My fag brother. But don’t come around here messing with her, messing with me.
” He shook Johnny and pushed him harder into the car, probably leaving a bruise on his hip.
“While you can. Because I know where you live. Know where you work with my brother. Eventually. Yeah, eventually, I’m going to catch up to you, and I’m going to rid the world of one more unnecessary faggot.
” He didn’t slur his words, but he was on the way toward it.
Johnny didn’t want to be afraid of his father, but terror choked him up. He trembled uncontrollably beneath the weight of his father pressing him against the side of his car.

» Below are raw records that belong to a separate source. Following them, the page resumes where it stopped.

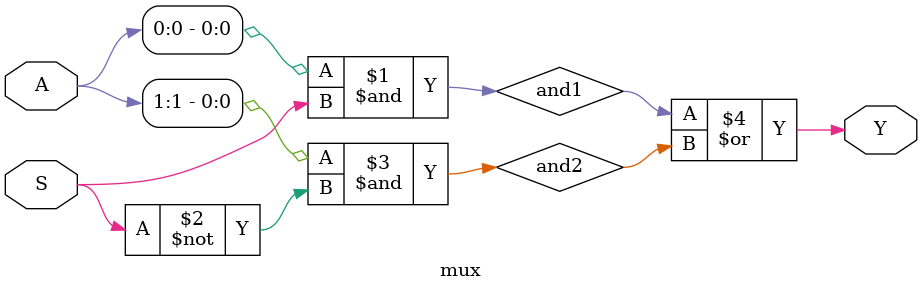
<source format=v>
module mux (
  input [1:0] A,
  input S,
  output Y
);

wire and1, and2;

and a1 (and1, A[0], S);
and a2 (and2, A[1], ~S);

or o1 (Y, and1, and2);

endmodule

</source>
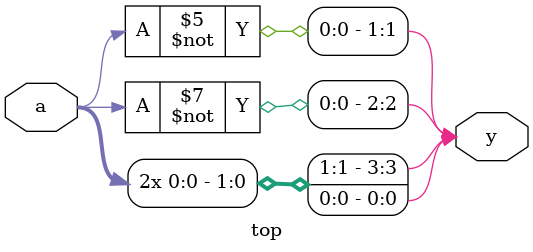
<source format=v>
module top(input a, output [3:0] y);
assign y[0] = a^1'b0;
assign y[1] = 1'b1^a;
assign y[2] = a~^1'b0;
assign y[3] = 1'b1^~a;
endmodule

</source>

George released him and backed away. “Don’t fucking move, Jonathan.”
He went by Johnny because of that right there. The way his father said Jonathan. He put his head against the car, refusing to look.
“That’s right. Hide your face, you little faggot.”
A minute later, car doors slammed. Johnny heard a car drive off then he finally looked up. He was alone on the street. He sunk to the ground and pulled out his phone. With shaky fingers, he dialed Pilot’s number.